Пожалуй, ни один из писателей раннего западного Средневековья не привлекал к себе большего внимания русских латинистов, чем Григорий I. Во второй половине прошлого века были переведены на русский язык его книги. Ему посвящены многочисленные исследования дореволюционных наших ученых (Ф. Успенского, М. Корелина, П. Шаскольского, А. Пономарева, А. Садова, В. Певницкого и др.), содержащие интересные наблюдения; некоторые из них не утратили значения и поныне.
В советское время О. А. Добиаш-Рождественская отдала несколько лет труда изучению редчайших кодексов с текстами Григория, хранящихся в рукописном отделе Ленинградской публичной библиотеки[13].
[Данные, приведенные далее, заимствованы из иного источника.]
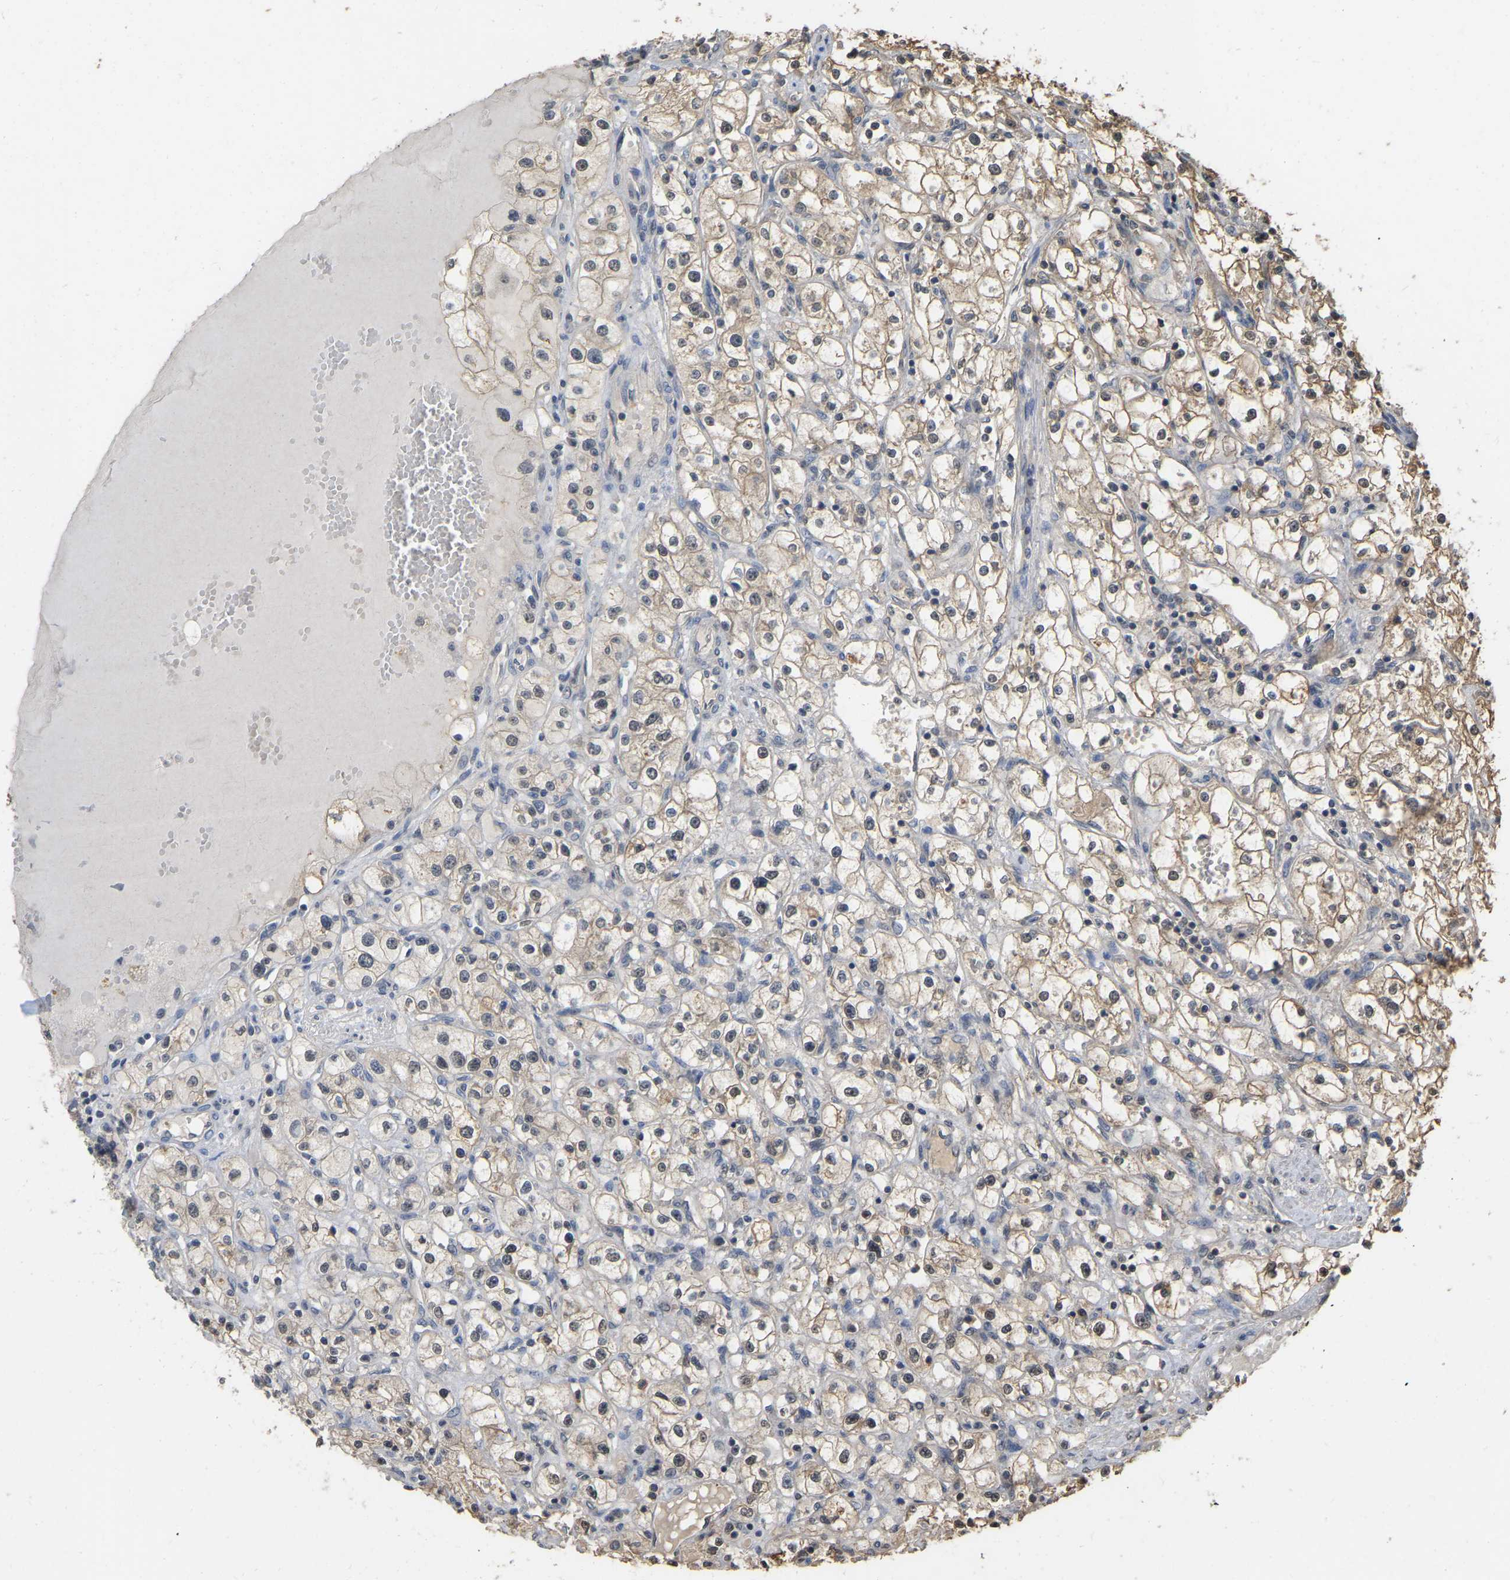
{"staining": {"intensity": "moderate", "quantity": "25%-75%", "location": "cytoplasmic/membranous"}, "tissue": "renal cancer", "cell_type": "Tumor cells", "image_type": "cancer", "snomed": [{"axis": "morphology", "description": "Adenocarcinoma, NOS"}, {"axis": "topography", "description": "Kidney"}], "caption": "A brown stain labels moderate cytoplasmic/membranous positivity of a protein in renal adenocarcinoma tumor cells.", "gene": "FAM219A", "patient": {"sex": "male", "age": 56}}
Литературная деятельность Григория I оказала значительное влияние на развитие разных жанров средневековой литературы — латинской и на национальных языках. Личность папы Григория I и создавшиеся вокруг нее легенды стали темой многих прозаических и поэтических произведений, например, поэмы немецкого миннезингера конца XII в. Гартмана фон Aye «Григорий на камне», в которой было использовано латинское житие, составленное во Франции.
Древнейшие сведения о жизни и деятельности Григория содержатся в десятой книге «Церковной истории франков» современника папы, Григория Турского, во второй книге «Церковной истории англов» Беды Досточтимого (VII в.) и в жизнеописаниях, написанных историками Павлом Диаконом (VIII в.) и Иоанном (872 г.).
Григорий родился в 540 г. в древней римской патрицианской семье Анциев, несколько поколений которой были связаны с церковью (его пращур Феликс IV был папой, а отец, как впоследствии и он сам,— одним из семи городских диаконов). В возрасте 30 лет Григорий назначается императором Юстином II на должность префекта Рима. Оставив светскую карьеру, Григорий поступает в монастырь, устроенный им в родовом палаццо, где готовится к миссионерской деятельности на Британских островах. Идея об обращении в христианство варваров будет владеть им всю жизнь и станет одной из доминирующих в его писательстве. Более шести лет Григорий проводит в Константинополе в качестве папского апокрисиария[14], но все его усилия добиться от Византии помощи Италии против лангобардов оказываются безуспешными. Несмотря на долгое пребывание в столице империи, Григорий так и не выучился греческому языку; по собственному его признанию, греческого он не знал: «Graecae linguae nescius» (Epist., VII, 29).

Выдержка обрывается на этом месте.